Contrasting adsorption behavior of perfluorooctane sulfonic acid and its precursor perfluorooctane sulfonamide characterized by bench-scale-corroborated density-functional-theory analysis

The co-occurrence of perfluorooctane sulfonic acid (PFOS) and its precursors in soil and groundwater has been demonstrated for multiple sites. This study focuses on exploring and contrasting the adsorption behaviors of PFOS and its typical precursor perfluorooctane sulfonamide (PFOSA) via density functional theory (DFT) calculations. In a novel approach, the results of the DFT analyses are benchmarked and evaluated using measured adsorption data obtained under both static (surface-tension measurements) and dynamic (miscible-displacement experiments) conditions. DFT calculations reveal that the adsorption energy of PFOSA on the SiO₂ surface (−1.76 eV) is significantly more negative than that of PFOS (−0.85 eV), indicating a stronger adsorption of PFOSA on SiO₂ in neutral aqueous environments.

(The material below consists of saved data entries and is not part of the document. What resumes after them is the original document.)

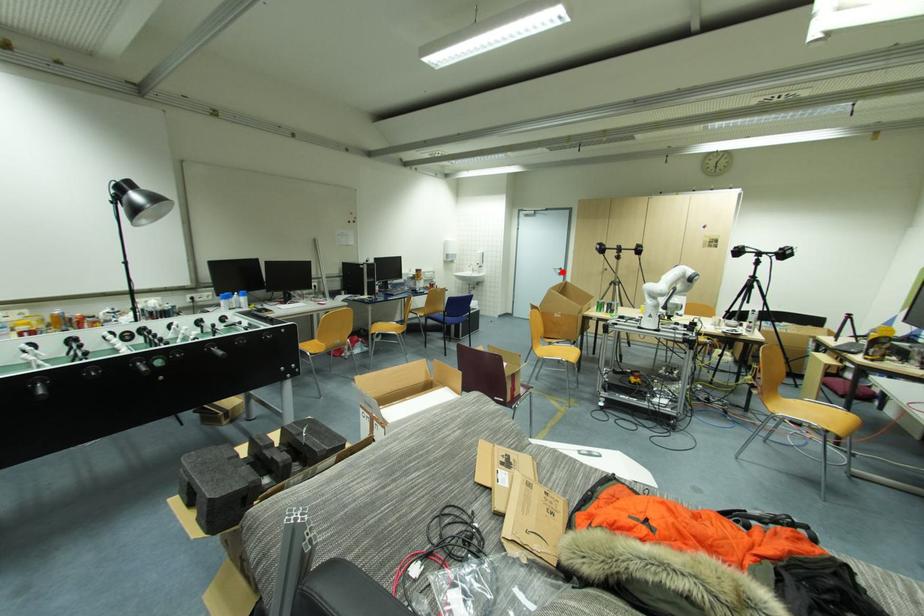
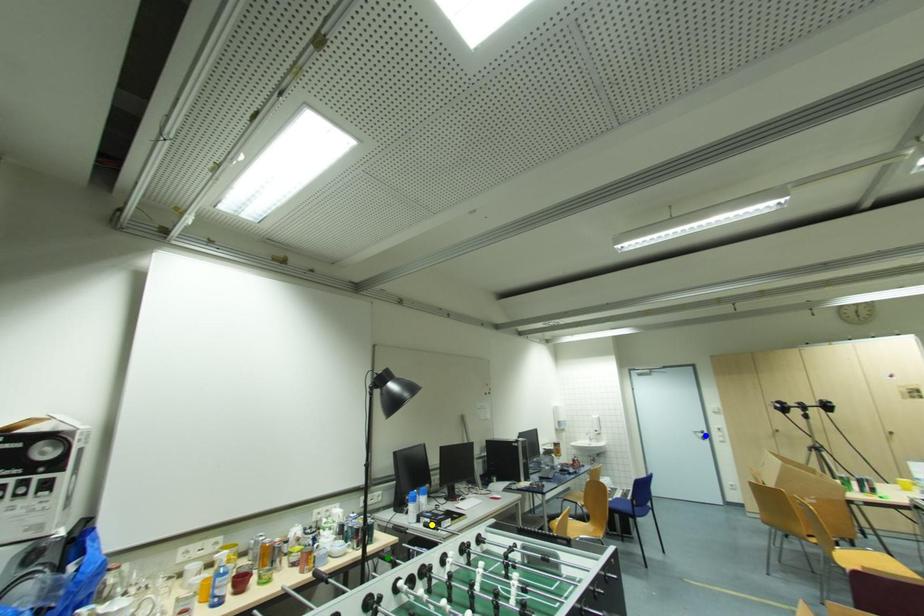
Question: I am providing you with two images of the same scene from different viewpoints. A red point is marked on the first image. You are given multiple points on the second image. Can you choose the point in image 2 that corresponds to the point in image 1?

Choices:
 (A) blue point
 (B) yellow point
 (C) green point

Answer: (A)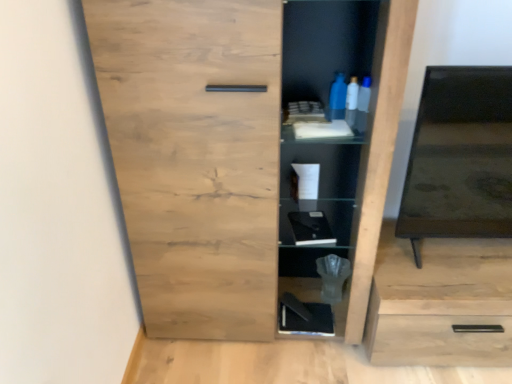
The height and width of the screenshot is (384, 512). In order to click on black glossy tv at right in this screenshot , I will do `click(460, 158)`.

Where is `light wood drawer at lower right`? This screenshot has height=384, width=512. light wood drawer at lower right is located at coordinates (440, 302).

In terms of size, does natural wood cupboard at center appear bigger or smaller than black matte book at lower center, the second cabinet when ordered from front to back?

Clearly, natural wood cupboard at center is larger in size than black matte book at lower center, the second cabinet when ordered from front to back.

Does natural wood cupboard at center turn towards black matte book at lower center, acting as the 2th cabinet starting from the top?

No, natural wood cupboard at center is not facing towards black matte book at lower center, acting as the 2th cabinet starting from the top.

Does natural wood cupboard at center touch black matte book at lower center, acting as the 2th cabinet starting from the top?

No, natural wood cupboard at center is not with black matte book at lower center, acting as the 2th cabinet starting from the top.

From the image's perspective, is natural wood cupboard at center below black matte book at lower center, arranged as the 1th cabinet when ordered from the bottom?

Incorrect, from the image's perspective, natural wood cupboard at center is higher than black matte book at lower center, arranged as the 1th cabinet when ordered from the bottom.

Considering the relative sizes of natural wood cupboard at center and black glossy tv at right in the image provided, is natural wood cupboard at center thinner than black glossy tv at right?

No, natural wood cupboard at center is not thinner than black glossy tv at right.

Who is smaller, natural wood cupboard at center or black glossy tv at right?

Smaller between the two is black glossy tv at right.

Is point (90, 32) closer or farther from the camera than point (424, 181)?

Point (90, 32) appears to be closer to the viewer than point (424, 181).

Considering the relative positions of natural wood cupboard at center and black glossy tv at right in the image provided, is natural wood cupboard at center to the left of black glossy tv at right from the viewer's perspective?

Yes.

Can you tell me how much black plastic scale at center, placed as the 2th cabinet when sorted from bottom to top, and light wood drawer at lower right differ in facing direction?

5.34 degrees.

Between black plastic scale at center, placed as the 2th cabinet when sorted from bottom to top, and light wood drawer at lower right, which one has smaller width?

black plastic scale at center, placed as the 2th cabinet when sorted from bottom to top.

Find the location of a particular element. The height and width of the screenshot is (384, 512). cabinetry below the black plastic scale at center, positioned as the 1th cabinet in top-to-bottom order (from a real-world perspective) is located at coordinates (440, 302).

Looking at the image, does black plastic scale at center, which ranks as the first cabinet in front-to-back order, seem bigger or smaller compared to light wood drawer at lower right?

black plastic scale at center, which ranks as the first cabinet in front-to-back order, is smaller than light wood drawer at lower right.

Considering the relative sizes of natural wood cupboard at center and black plastic scale at center, which ranks as the first cabinet in front-to-back order, in the image provided, is natural wood cupboard at center bigger than black plastic scale at center, which ranks as the first cabinet in front-to-back order,?

Indeed, natural wood cupboard at center has a larger size compared to black plastic scale at center, which ranks as the first cabinet in front-to-back order.

Is natural wood cupboard at center positioned behind black plastic scale at center, which ranks as the first cabinet in front-to-back order?

No, natural wood cupboard at center is in front of black plastic scale at center, which ranks as the first cabinet in front-to-back order.

Is black plastic scale at center, placed as the 2th cabinet when sorted from back to front, surrounded by natural wood cupboard at center?

Yes, black plastic scale at center, placed as the 2th cabinet when sorted from back to front, is surrounded by natural wood cupboard at center.

Between natural wood cupboard at center and black plastic scale at center, which ranks as the first cabinet in front-to-back order, which one has smaller width?

black plastic scale at center, which ranks as the first cabinet in front-to-back order, is thinner.

Is light wood drawer at lower right wider than natural wood cupboard at center?

Indeed, light wood drawer at lower right has a greater width compared to natural wood cupboard at center.

Is light wood drawer at lower right spatially inside natural wood cupboard at center, or outside of it?

light wood drawer at lower right lies outside natural wood cupboard at center.

From the image's perspective, is light wood drawer at lower right beneath natural wood cupboard at center?

Yes, from the image's perspective, light wood drawer at lower right is beneath natural wood cupboard at center.

Are light wood drawer at lower right and natural wood cupboard at center located far from each other?

light wood drawer at lower right is near natural wood cupboard at center, not far away.

Is black glossy tv at right looking in the opposite direction of natural wood cupboard at center?

black glossy tv at right does not have its back to natural wood cupboard at center.

Would you say black glossy tv at right is outside natural wood cupboard at center?

Absolutely, black glossy tv at right is external to natural wood cupboard at center.

Is black glossy tv at right in contact with natural wood cupboard at center?

No.

Could you tell me if light wood drawer at lower right is turned towards black matte book at lower center, arranged as the 1th cabinet when ordered from the bottom?

No.

Does light wood drawer at lower right have a greater height compared to black matte book at lower center, which ranks as the first cabinet in back-to-front order?

Yes.

How different are the orientations of light wood drawer at lower right and black matte book at lower center, the second cabinet when ordered from front to back, in degrees?

They differ by 3.99 degrees in their facing directions.

From the picture: Does light wood drawer at lower right have a greater width compared to black matte book at lower center, the second cabinet when ordered from front to back?

Correct, the width of light wood drawer at lower right exceeds that of black matte book at lower center, the second cabinet when ordered from front to back.

I want to click on the 2nd cabinet below the natural wood cupboard at center (from a real-world perspective), so click(x=301, y=288).

Locate an element on the screen. Image resolution: width=512 pixels, height=384 pixels. cupboard below the black glossy tv at right (from the image's perspective) is located at coordinates (241, 147).

Based on their spatial positions, is black glossy tv at right or black matte book at lower center, arranged as the 1th cabinet when ordered from the bottom, further from natural wood cupboard at center?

This is attributed primarily to PFOSA's ability to form more hydrogen bonds with the SiO₂ surface through its sulfonyl and amide groups, whereas the dissociated form of PFOS restricts such hydrogen bond formation. The attribution of the adsorption-energy differences to headgroup-mediated interactions is supported by the results of the surface-tension measurements, which demonstrate that PFOSA and PFOS exhibit very similar magnitudes of hydrophobic interaction. The greater adsorption potential of PFOSA determined from DFT analysis is supported by the results of the miscible-displacement experiments, which show that PFOSA exhibits greater retardation compared to PFOS for transport in saturated quartz sand. Additional experiments conducted to examine the transport of mixed PFOS and PFOSA solutions reveal no apparent competitive adsorption, which is consistent with zeta-potential measurements of the PFAS-treated quartz sand surfaces. These findings deepen our understanding of PFOS and PFOSA adsorption behavior in the environment.